Again though, you are right, the events could be added to the datomic
transactions with a fressian serialized byte array (we're fressian serializing
into dynamo anyhow). It doesn't seem ideal to commit transactions with only
the event data attached to the transaction and then at some later time
possibly create an aggregate derivative from the event in a separate
transaction.

The bottom line is: The event store and the transactional aggregate view are
two very different things - putting both into one place conflates the two. We
simply picked what we felt was better suited for each job, independent of one
another. You could trivially point the event queue at Datomic instead - it
really just doesn't buy you that much.

------
crumley
I really like the ideas behind CQRS and Event Sourcing. So much so we are
building a platform using these patterns.

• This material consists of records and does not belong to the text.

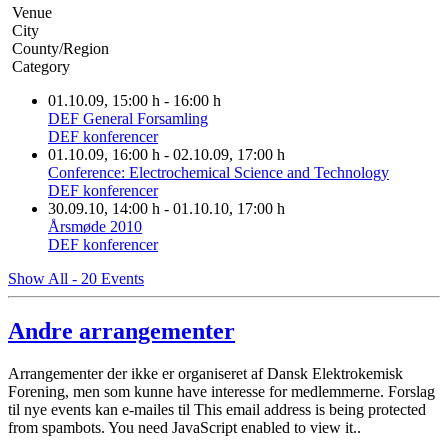
Venue
City
County/Region
Category
01.10.09
, 15:00 h
-
16:00 h
DEF General Forsamling
DEF konferencer
01.10.09
, 16:00 h
- 02.10.09
,
17:00 h
Conference: Electrochemical Science and Technology
DEF konferencer
30.09.10
, 14:00 h
- 01.10.10
,
17:00 h
Årsmøde 2010
DEF konferencer
Show All - 20 Events
Andre arrangementer
Arrangementer der ikke er organiseret af Dansk Elektrokemisk
Forening, men som kunne have interesse for medlemmerne. Forslag
til nye events kan e-mailes til
This email address is being protected
from spambots. You need JavaScript enabled to view it.
.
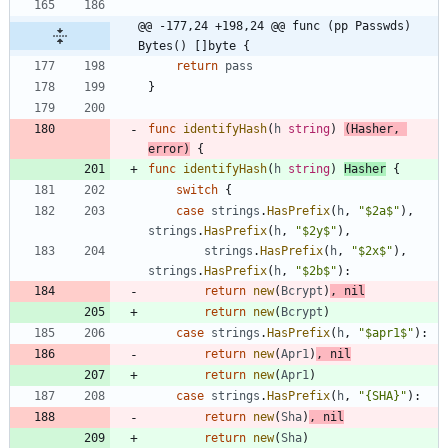
@@ -177,24 +198,24 @@ func (pp Passwds) 
Bytes() []byte {
return
pass
}
func
identifyHash
(
h
string
)
(
Hasher
,
error
)
{
func
identifyHash
(
h
string
)
Hasher
{
switch
{
case
strings
.
HasPrefix
(
h
,
"$2a$"
)
,
strings
.
HasPrefix
(
h
,
"$2y$"
)
,
strings
.
HasPrefix
(
h
,
"$2x$"
)
,
strings
.
HasPrefix
(
h
,
"$2b$"
)
:
return
new
(
Bcrypt
)
,
nil
return
new
(
Bcrypt
)
case
strings
.
HasPrefix
(
h
,
"$apr1$"
)
:
return
new
(
Apr1
)
,
nil
return
new
(
Apr1
)
case
strings
.
HasPrefix
(
h
,
"{SHA}"
)
:
return
new
(
Sha
)
,
nil
return
new
(
Sha
)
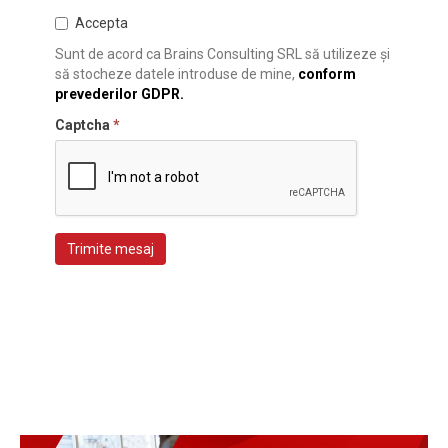
Accepta
Sunt de acord ca Brains Consulting SRL să utilizeze și
să stocheze datele introduse de mine,
conform
prevederilor GDPR.
Captcha
*
Trimite mesaj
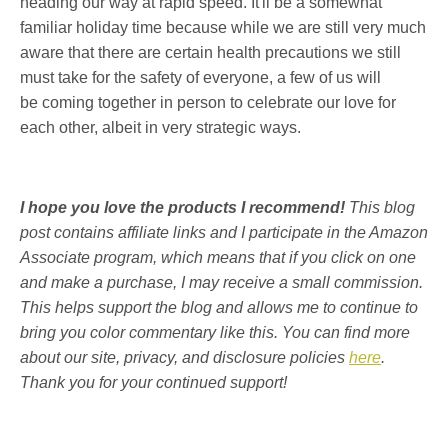
heading our way at rapid speed. It'll be a somewhat
familiar holiday time because while we are still very much
aware that there are certain health precautions we still
must take for the safety of everyone, a few of us will
be coming together in person to celebrate our love for
each other, albeit in very strategic ways.
I hope you love the products I recommend!
This blog
post contains affiliate links and I participate in the Amazon
Associate program, which means that if you click on one
and make a purchase, I may receive a small commission.
This helps support the blog and allows me to continue to
bring you color commentary like this. You can find more
about our site, privacy, and disclosure policies
here
.
Thank you for your continued support!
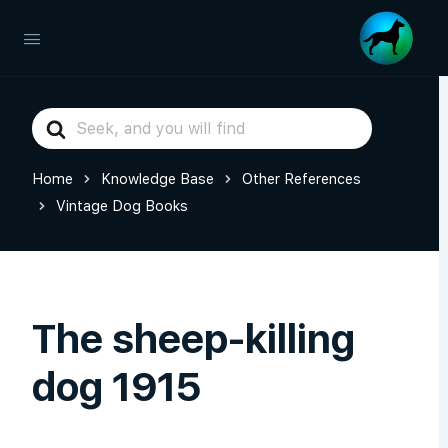
Search
For
Home
Knowledge Base
Other References
Vintage Dog Books
The sheep-killing
dog 1915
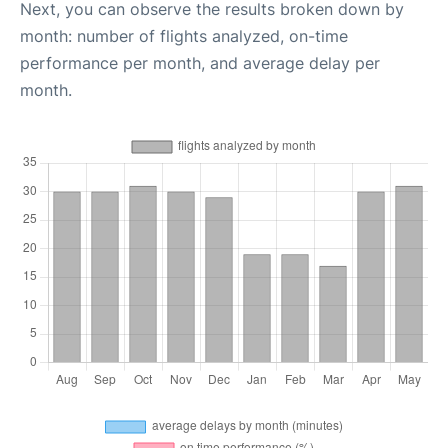
Next, you can observe the results broken down by
month: number of flights analyzed, on-time
performance per month, and average delay per
month.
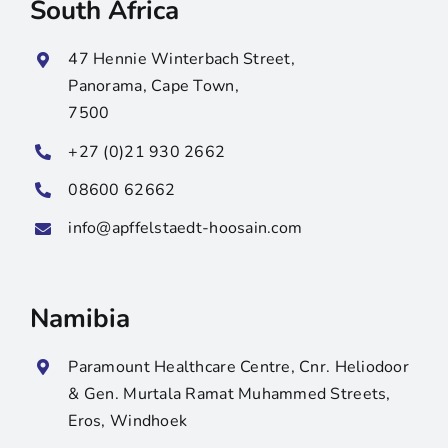
South Africa
47 Hennie Winterbach Street,
Panorama, Cape Town,
7500
+27 (0)21 930 2662
08600 62662
info@apffelstaedt-hoosain.com
Namibia
Paramount Healthcare Centre, Cnr. Heliodoor
& Gen. Murtala Ramat Muhammed Streets,
Eros, Windhoek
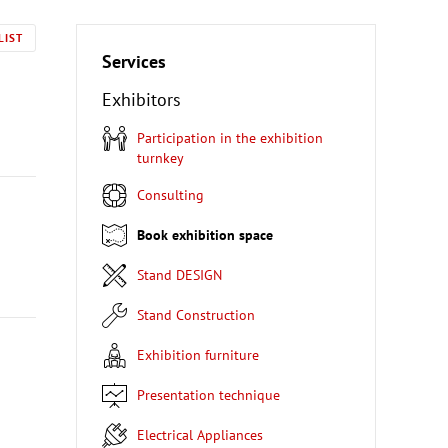
LIST
Services
Exhibitors
Participation in the exhibition
turnkey
Consulting
Book exhibition space
Stand DESIGN
Stand Construction
Exhibition furniture
Presentation technique
Electrical Appliances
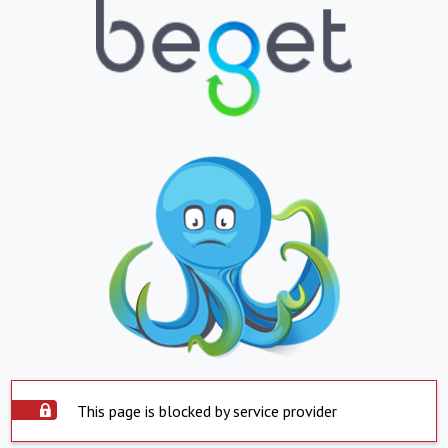
This page is blocked by service provider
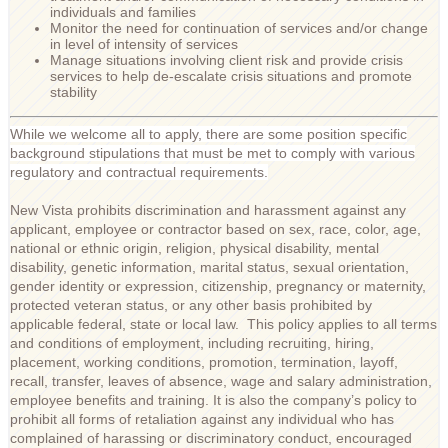
individuals and families
Monitor the need for continuation of services and/or change
in level of intensity of services
Manage situations involving client risk and provide crisis
services to help de-escalate crisis situations and promote
stability
While we welcome all to apply, there are some position specific
background stipulations that must be met to comply with various
regulatory and contractual requirements.
New Vista prohibits discrimination and harassment against any
applicant, employee or contractor based on sex, race, color, age,
national or ethnic origin, religion, physical disability, mental
disability, genetic information, marital status, sexual orientation,
gender identity or expression, citizenship, pregnancy or maternity,
protected veteran status, or any other basis prohibited by
applicable federal, state or local law. This policy applies to all terms
and conditions of employment, including recruiting, hiring,
placement, working conditions, promotion, termination, layoff,
recall, transfer, leaves of absence, wage and salary administration,
employee benefits and training. It is also the company’s policy to
prohibit all forms of retaliation against any individual who has
complained of harassing or discriminatory conduct, encouraged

Want to live in Austin, TX and build a data platform from the ground up? We're
hiring:

[https://careers.stackoverflow.com/jobs/80205/senior-
develope...](https://careers.stackoverflow.com/jobs/80205/senior-developer-
data-platform-nuve)

------
mandeepj
There is a guy by name Udi Dahan. He is a self proclaimed CQRS guru. He also
sells his trainings for at least few grands. I have listened to his podcasts
and read his blogs but I never got any clue what is CQRS and under what
scenarios it is best to go with this pattern. Here, I just read the first page
and I got it what it is and when I can use it.

------
_pmf_
I like this trend of indicating articles as being opinionated. It acknowledges
the fact that there's no be-all end-all solution and prevents having to
include useless fuzzy apologies and hand waving in the article.